[Text section]:

######

7. Now Agrippa stood in his bonds before the royal palace, and
leaned on a certain tree for grief, with many others,. who were
in bonds also; and as a certain bird sat upon the tree on which
Agrippa leaned, (the Romans call this bird bubo,) [an owl,] one
of those that were bound, a German by nation, saw him, and asked
a soldier who that man in purple was; and when he was informed
that his name was Agrippa, and that he was by nation a Jew, and
one of the principal men of that nation, he asked leave of the
soldier to whom he was bound, (22) to let him come nearer to him,
to speak with him; for that he had a mind to inquire of him about
some things relating to his country; which liberty, when he had
obtained, and as he stood near him, he said thus to him by an
interpreter: "This sudden change of thy condition, O young man!
is grievous to thee, as bringing on thee a manifold and very
great adversity; nor wilt thou believe me, when I foretell how
thou wilt get clear of this misery which thou art now under, and
how Divine Providence will provide for thee. Know therefore (and
I appeal to my own country gods, as well as to the gods of this
place, who have awarded these bonds to us) that all I am going to
say about thy concerns shall neither be said for favor nor
bribery, nor out of an endeavor to make thee cheerful without
cause; for such predictions, when they come to fail, make the
grief at last, and in earnest, more bitter than if the party had
never heard of any such thing. However, though I run the hazard
of my own self, I think it fit to declare to thee the prediction
of the gods. It cannot be that thou shouldst long continue in
these bonds; but thou wilt soon be delivered from them, and wilt
be promoted to the highest dignity and power, and thou wilt be
envied by all those who now pity thy hard fortune; and thou wilt
be happy till thy death, and wilt leave thine happiness to the
children whom thou shalt have. But do thou remember, when thou
seest this bird again, that thou wilt then live but five days
longer. This event will be brought to pass by that God who hath
sent this bird hither to be a sign unto thee. And I cannot but
think it unjust to conceal from thee what I foreknow concerning
thee, that, by thy knowing beforehand what happiness is coming
upon thee, thou mayst not regard thy present misfortunes. But
when this happiness shall actually befall thee, do not forget
what misery I am in myself, but endeavor to deliver me." So when
the German had said this, he made Agrippa laugh at him as much as
he afterwards appeared worthy of admiration. But now Antonia took
Agrippa's misfortune to heart: however, to speak to Tiberius on
his behalf, she took to be a very difficult thing, and indeed
quite impracticable, as to any hope of success; yet did she
procure of Macro, that the soldiers that kept him should be of a
gentle nature, and that the centurion who was over them and was
to diet with him, should be of the same disposition, and that he
might have leave to bathe himself every day, and that his
freed-men and friends might come to him, and that other things
that tended to ease him might be indulged him. So his friend
Silas came in to him, and two of his freed-men, Marsyas and
Stechus, brought him such sorts of food as he was fond of, and
indeed took great care of him; they ,also brought him garments,
under pretense of selling them; and when night came on, they laid
them under him; and the soldiers assisted them, as Macro had
given them order to do beforehand. And this was Agrippa's
condition for six months' time, and in this case were his
affairs.

######

[Supplied data]:
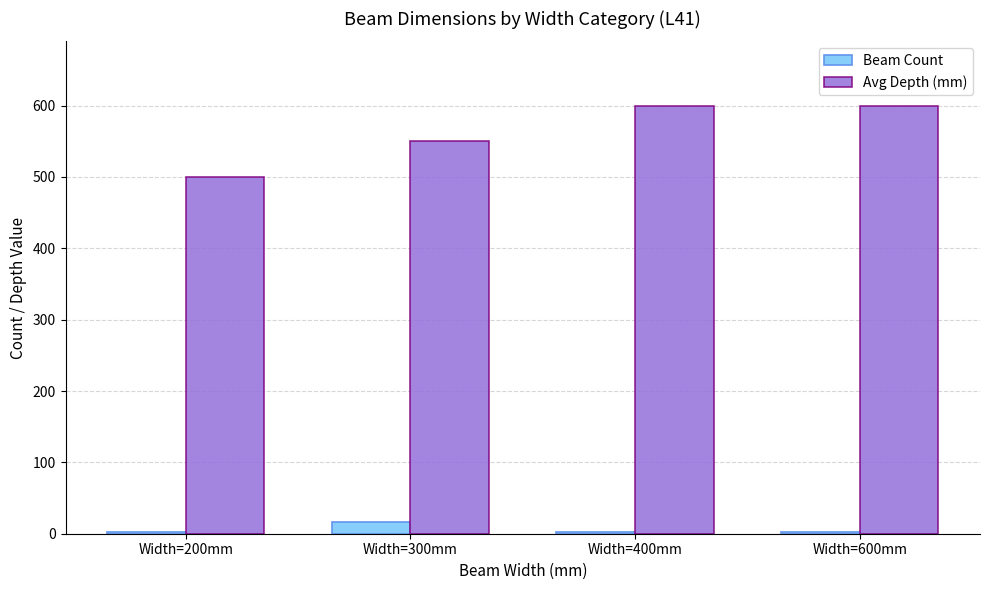

How many Avg Depth (mm) values are between 550 and 600?

3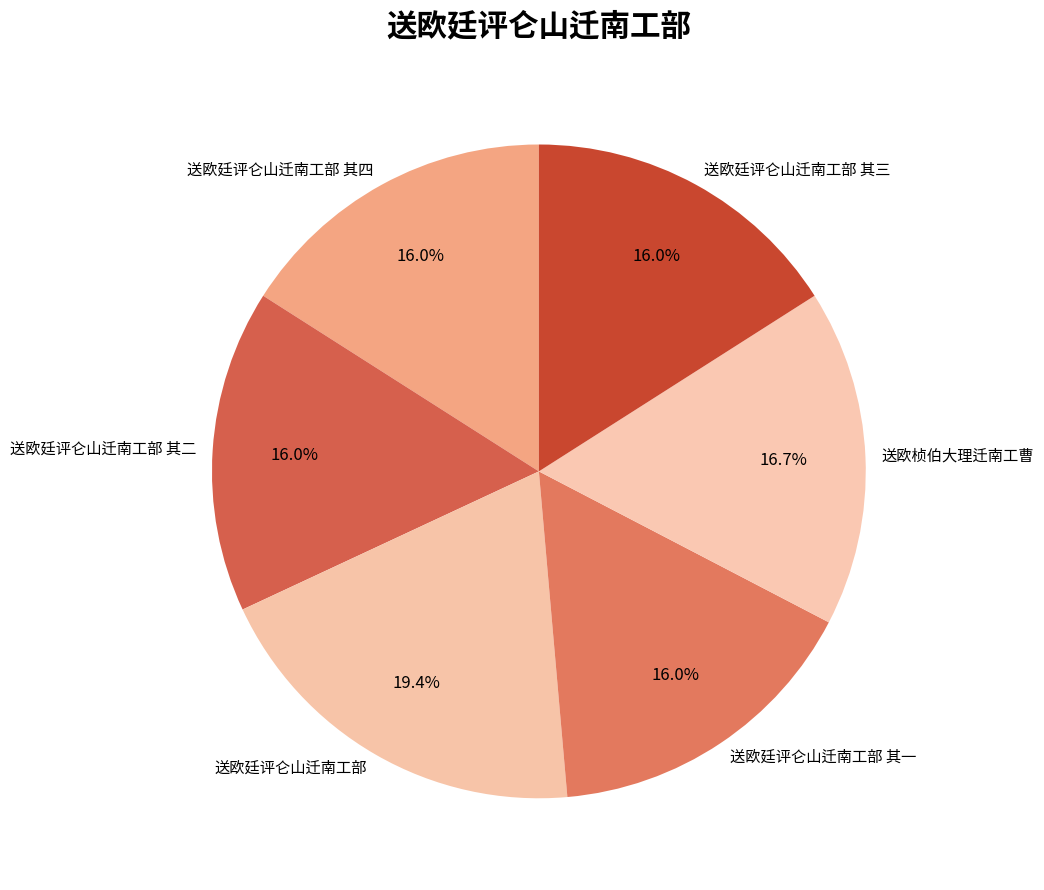

Which category has the biggest portion of the pie?

送欧廷评仑山迁南工部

######

[Required action 1]: In the passage about Agrippa's imprisonment, what did the German prisoner tell Agrippa would happen once he saw the bird again?
[Required action 2]: Pick up the passage about Agrippa's imprisonment after its final sentence and continue it.

[Final answer 1]: He would then live only five days longer.

[Final answer 2]:
8. But for Tiberius, upon his return to Caprein, he fell sick. At
first his distemper was but gentle; but as that distemper
increased upon him, he had small or no hopes of recovery.
Hereupon he bid Euodus, who was that freed-man whom he most of
all respected, to bring the children (23) to him, for that he
wanted to talk to them before he died. Now he had at present no
sons of his own alive for Drusus, who was his only son, was dead;
but Drusus's son Tiberius was still living, whose additional name
was Gemellus: there was also living Caius, the son of Germanicus,
who was the son (24) of his brother [Drusus]. He was now grown
up, and had a liberal education, and was well improved by it, and
was in esteem and favor with the people, on account of the
excellent character of his father Germanicus, who had attained
the highest honor among the multitude, by the firmness of his
virtuous behavior, by the easiness and agreeableness of his
conversing with the multitude, and because the dignity he was in
did not hinder his familiarity with them all, as if they were his
equals; by which behavior he was not only greatly esteemed by the
people and the senate, but by every one of those nations that
were subject to the Romans; some of which were affected when they
came to him with the gracefulness of their reception by him, and
others were affected in the same manner by the report of the
others that had been with him; and, upon his death, there was a
lamentation made by all men; not such a one as was to be made in
way of flattery to their rulers, while they did but counterfeit
sorrow, but such as was real; while every body grieved at his
death, as if they had lost one that was near to them. And truly
such had been his easy conversation with men, that it turned
greatly to the advantage of his son among all; and, among others,
the soldiery were so peculiarly affected to him, that they
reckoned it an eligible thing, if need were, to die themselves,
if he might but attain to the government.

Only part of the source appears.